STILL AT THE EASTERN END of the pass, Wilson and his students heard the gunfire and ran faster. They caught up to Hausen and his men at a forest dugout as the sun rose in the scarlet east.

“Take Anders and these men a hundred meters that way,” said Hausen to another hunter. “We’ll dig in here.”

“Dig in?” said Wilson. “What about your daughter?”

Hausen pointed to the stream at the edge of the forest. “She’s coming. We can see the trail in the grass. All right––spread out and don’t shoot till you have a target.”

Wilson stuck his head in the window of the dugout. It was dark and empty.

“Where’s Kira?”

Hausen shrugged. “Not here. Zhang’s missing too.”

Another volley cracked from the trees on the other side of the field, and clouds of blue-gray smoke floated lazily over the grass.

Robb pointed. “There she is!”

A girl ran across the open field, dark braids whipping behind her head.

Wilson pointed along the tree line. “We’re following her!”

“I’ll give covering fire,” said Hausen.

Wilson led the group of twenty-nine teenagers south through the forest and paralleled Badger’s flight. More shots boomed across the open field and she dropped into the tall grass.

Wilson’s throat closed up. He stopped and jerked his arms left and right.

“Take cover behind the trees. Fire at the smoke!”

He heard a distant yell from Hausen. Thunder rolled through the forest as the men from Station aimed and fired at vague figures in the haze across the field.

Wilson’s students crouched and used the rough-barked trunks of pine trees to steady their rifles. The first dozen students chose their targets carefully and fired.

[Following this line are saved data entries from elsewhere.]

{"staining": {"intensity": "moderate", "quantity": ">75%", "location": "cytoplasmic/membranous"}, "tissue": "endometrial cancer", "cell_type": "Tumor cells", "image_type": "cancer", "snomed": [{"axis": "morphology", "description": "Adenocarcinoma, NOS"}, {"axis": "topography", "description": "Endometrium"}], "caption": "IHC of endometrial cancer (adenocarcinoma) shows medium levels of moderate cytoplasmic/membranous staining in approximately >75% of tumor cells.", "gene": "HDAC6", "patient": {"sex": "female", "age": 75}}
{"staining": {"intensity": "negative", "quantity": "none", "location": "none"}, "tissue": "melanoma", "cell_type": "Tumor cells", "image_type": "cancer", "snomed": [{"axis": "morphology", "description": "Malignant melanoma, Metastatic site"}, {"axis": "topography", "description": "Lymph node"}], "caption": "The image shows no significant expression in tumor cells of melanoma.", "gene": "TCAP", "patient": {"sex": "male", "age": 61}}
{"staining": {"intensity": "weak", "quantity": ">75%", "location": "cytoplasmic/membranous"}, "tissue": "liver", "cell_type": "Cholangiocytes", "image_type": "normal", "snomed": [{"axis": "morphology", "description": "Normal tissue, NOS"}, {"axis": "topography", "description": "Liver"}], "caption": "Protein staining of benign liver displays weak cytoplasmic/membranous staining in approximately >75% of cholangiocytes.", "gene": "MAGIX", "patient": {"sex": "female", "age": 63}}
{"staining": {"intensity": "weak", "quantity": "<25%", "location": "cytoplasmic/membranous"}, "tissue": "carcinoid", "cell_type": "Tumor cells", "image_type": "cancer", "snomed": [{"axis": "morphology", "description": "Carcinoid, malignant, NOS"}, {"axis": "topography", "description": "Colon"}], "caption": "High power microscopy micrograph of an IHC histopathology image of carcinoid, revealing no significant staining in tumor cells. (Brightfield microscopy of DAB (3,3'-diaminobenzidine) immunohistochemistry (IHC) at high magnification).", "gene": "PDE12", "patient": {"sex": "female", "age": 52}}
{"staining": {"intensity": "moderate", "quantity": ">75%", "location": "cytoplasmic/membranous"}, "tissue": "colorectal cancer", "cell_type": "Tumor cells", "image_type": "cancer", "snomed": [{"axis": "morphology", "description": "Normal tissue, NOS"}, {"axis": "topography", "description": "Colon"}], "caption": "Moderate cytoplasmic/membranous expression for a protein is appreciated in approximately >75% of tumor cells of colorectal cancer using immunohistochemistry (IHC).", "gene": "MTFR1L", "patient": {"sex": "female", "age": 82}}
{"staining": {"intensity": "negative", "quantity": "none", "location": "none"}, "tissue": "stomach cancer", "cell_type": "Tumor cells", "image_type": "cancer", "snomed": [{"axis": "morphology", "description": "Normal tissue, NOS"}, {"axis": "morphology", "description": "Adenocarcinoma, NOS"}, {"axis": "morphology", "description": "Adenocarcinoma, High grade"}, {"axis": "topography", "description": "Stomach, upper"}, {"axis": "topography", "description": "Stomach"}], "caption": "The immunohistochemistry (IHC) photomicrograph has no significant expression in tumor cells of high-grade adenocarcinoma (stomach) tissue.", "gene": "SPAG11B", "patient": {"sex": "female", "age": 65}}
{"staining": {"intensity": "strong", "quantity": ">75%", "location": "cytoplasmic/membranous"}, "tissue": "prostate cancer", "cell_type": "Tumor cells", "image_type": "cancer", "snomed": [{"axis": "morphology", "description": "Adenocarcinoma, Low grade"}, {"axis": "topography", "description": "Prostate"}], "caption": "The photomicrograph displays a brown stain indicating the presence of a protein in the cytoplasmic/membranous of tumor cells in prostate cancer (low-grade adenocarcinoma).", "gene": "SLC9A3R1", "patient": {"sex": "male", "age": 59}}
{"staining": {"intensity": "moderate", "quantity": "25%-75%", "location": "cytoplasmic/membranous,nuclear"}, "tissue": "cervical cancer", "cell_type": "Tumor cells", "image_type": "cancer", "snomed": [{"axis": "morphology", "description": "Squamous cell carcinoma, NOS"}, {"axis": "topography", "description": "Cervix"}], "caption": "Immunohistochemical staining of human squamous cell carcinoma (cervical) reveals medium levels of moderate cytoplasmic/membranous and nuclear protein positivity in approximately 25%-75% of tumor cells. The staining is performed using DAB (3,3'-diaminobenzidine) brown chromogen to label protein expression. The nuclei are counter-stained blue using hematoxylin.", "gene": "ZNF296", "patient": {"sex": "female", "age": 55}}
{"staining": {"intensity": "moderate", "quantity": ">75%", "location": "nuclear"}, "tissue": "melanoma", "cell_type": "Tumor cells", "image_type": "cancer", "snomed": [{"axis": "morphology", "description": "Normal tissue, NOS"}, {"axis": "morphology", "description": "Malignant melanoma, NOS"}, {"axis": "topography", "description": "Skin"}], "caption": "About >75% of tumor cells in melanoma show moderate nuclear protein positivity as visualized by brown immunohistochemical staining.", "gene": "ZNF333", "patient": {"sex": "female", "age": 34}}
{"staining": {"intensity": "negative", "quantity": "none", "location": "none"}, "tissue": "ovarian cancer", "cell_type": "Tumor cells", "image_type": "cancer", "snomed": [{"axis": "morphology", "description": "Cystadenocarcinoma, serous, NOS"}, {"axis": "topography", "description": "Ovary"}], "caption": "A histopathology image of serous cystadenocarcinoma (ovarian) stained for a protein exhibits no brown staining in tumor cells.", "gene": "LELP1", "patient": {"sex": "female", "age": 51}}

Near Wilson, Mast centered his sights on a muzzle flash. A shadow moved and his index finger brushed back on the trigger. With a deafening crack, the rifle kicked his shoulder. He pulled the bolt up and back, slid a new shell in the chamber, and slammed the bolt forward.

The tall grass shivered at the edge of the field and Badger slithered out on her elbows and knees into a dead zone of fallen pine needles.

Both Mast and Wilson slid down the hillside and grabbed her under the arms, but Badger shook them off and pointed south.

Soldiers in tall black hats ran through the aspens at the edge of the field, behind giant, broad-headed mastiffs with glossy brown and black-striped hides.

All three ran up the slope to Wilson’s students.

“Dogs!” he yelled.

He pushed his palm to the ground and waved a line with the other hand. The three dozen teenagers adjusted their facing to the south.